Within the listing, each line that has the string "bottle" should be copied.

** Opening Records to use block **

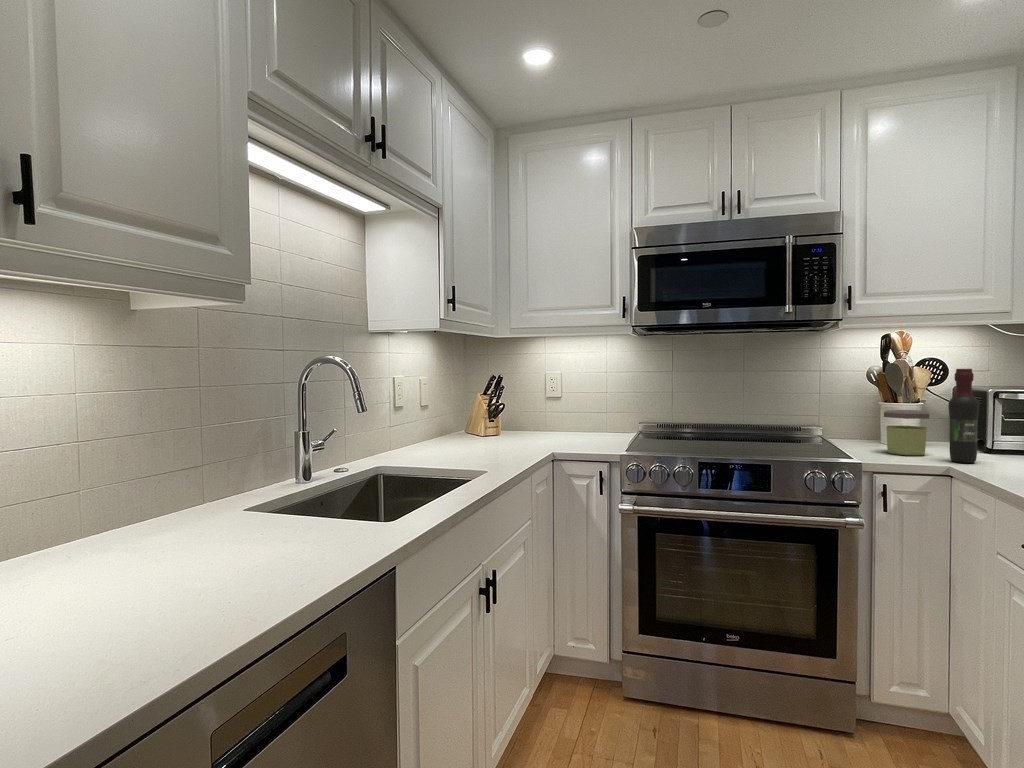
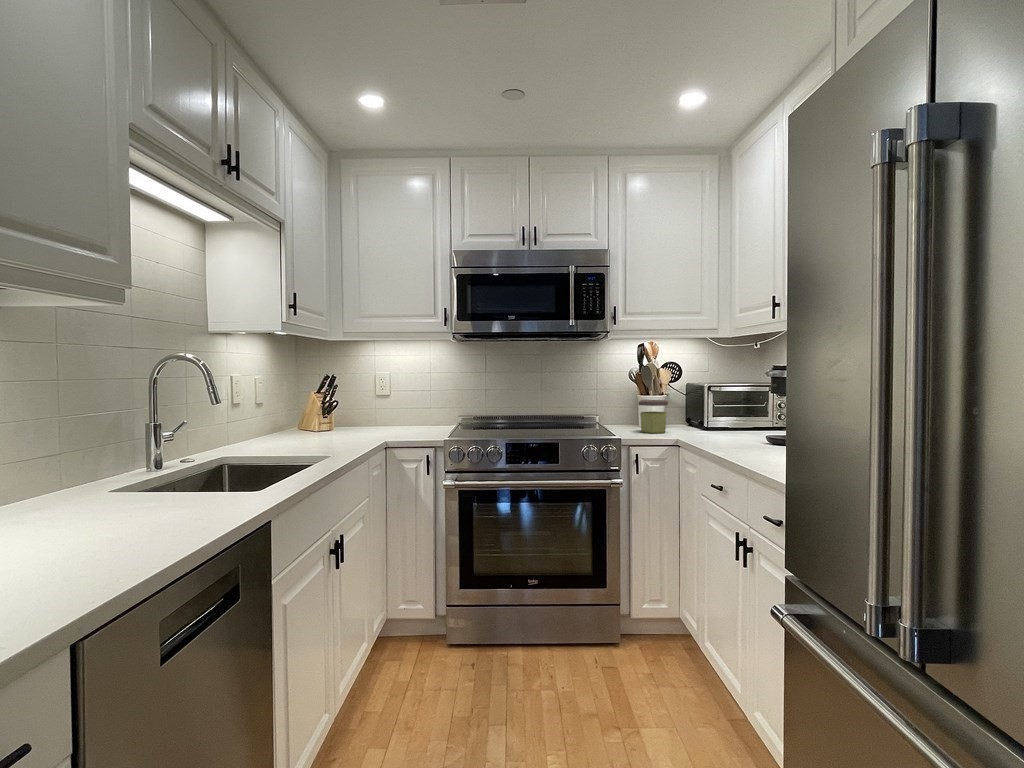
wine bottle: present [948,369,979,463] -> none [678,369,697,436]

** Closing Records to use block **
** Opening Records to use block **

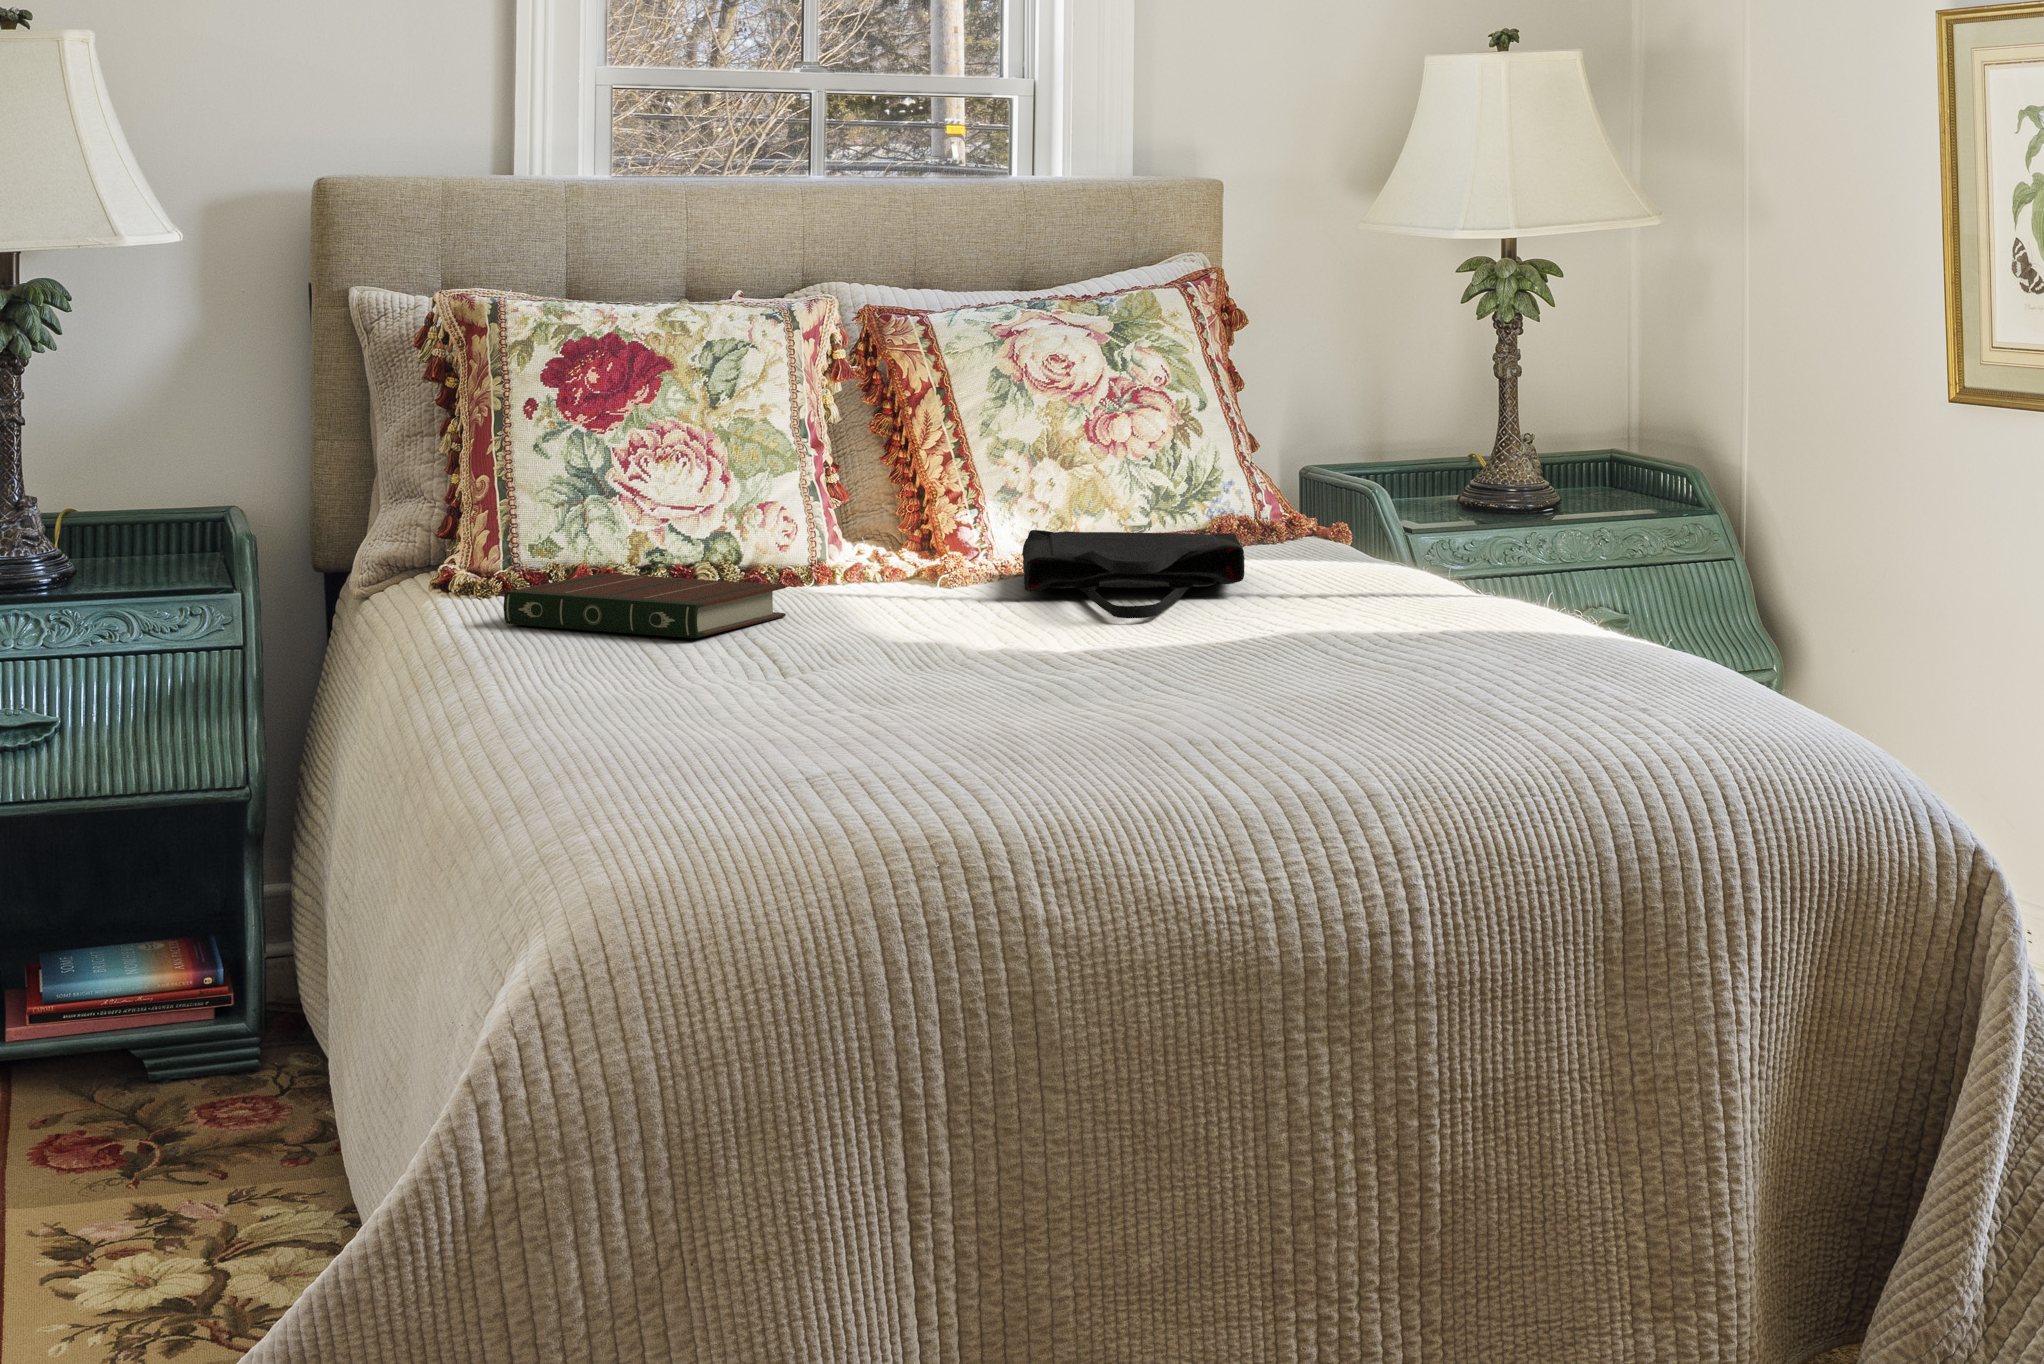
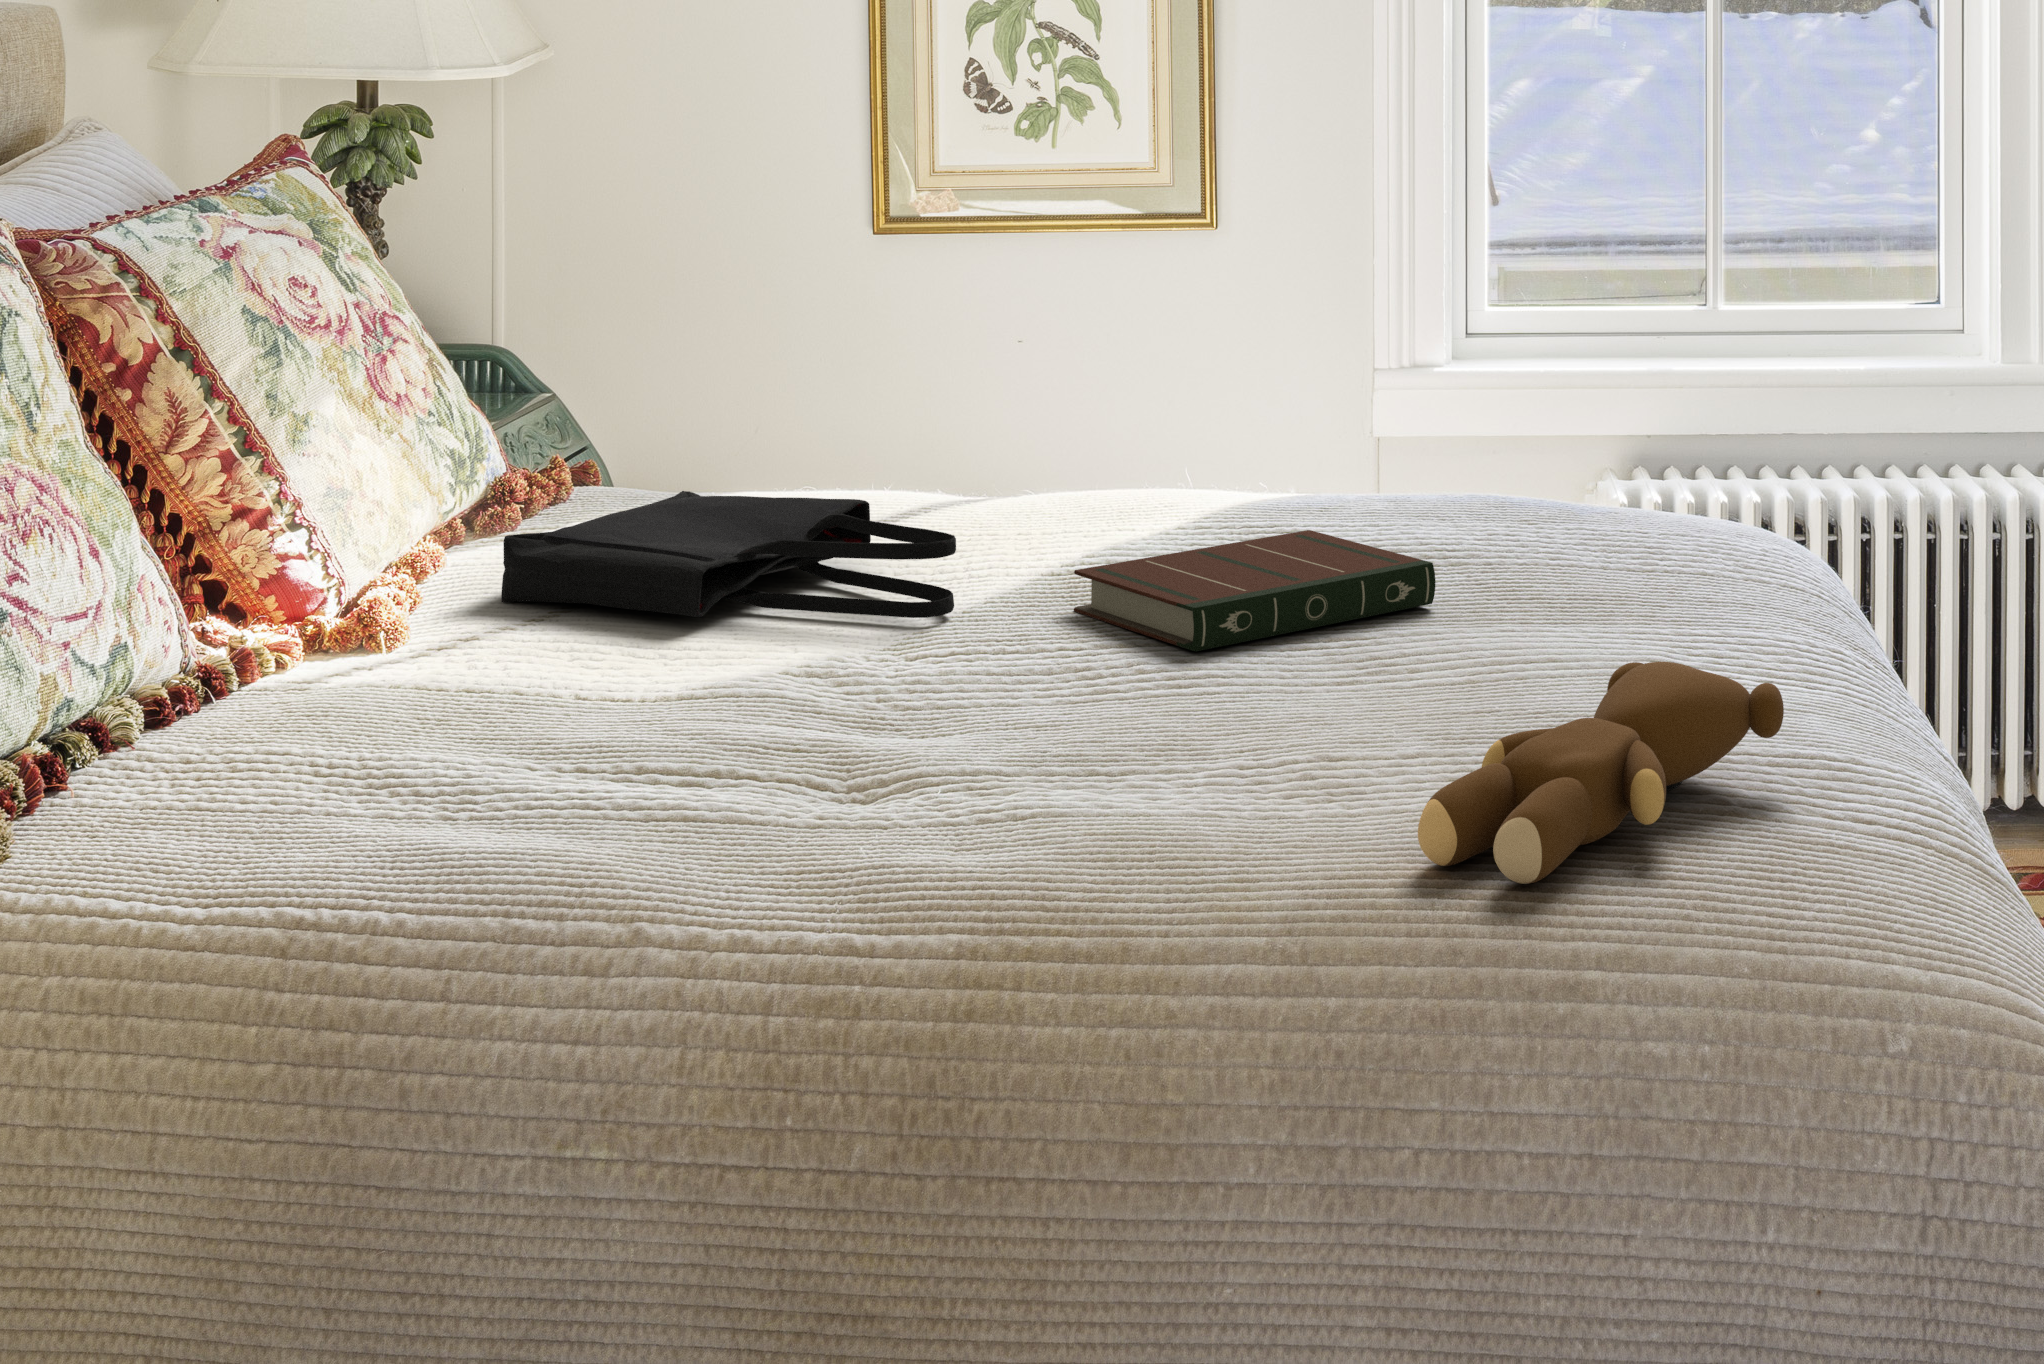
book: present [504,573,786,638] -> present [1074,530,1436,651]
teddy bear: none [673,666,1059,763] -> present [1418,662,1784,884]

** Closing Records to use block **
** Opening Records to use block **

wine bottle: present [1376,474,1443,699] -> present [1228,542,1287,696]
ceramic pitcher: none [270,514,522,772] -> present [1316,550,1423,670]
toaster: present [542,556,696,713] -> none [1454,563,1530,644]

** Closing Records to use block **

→ **Task answer**
wine bottle: present [948,369,979,463] -> none [678,369,697,436]
wine bottle: present [1376,474,1443,699] -> present [1228,542,1287,696]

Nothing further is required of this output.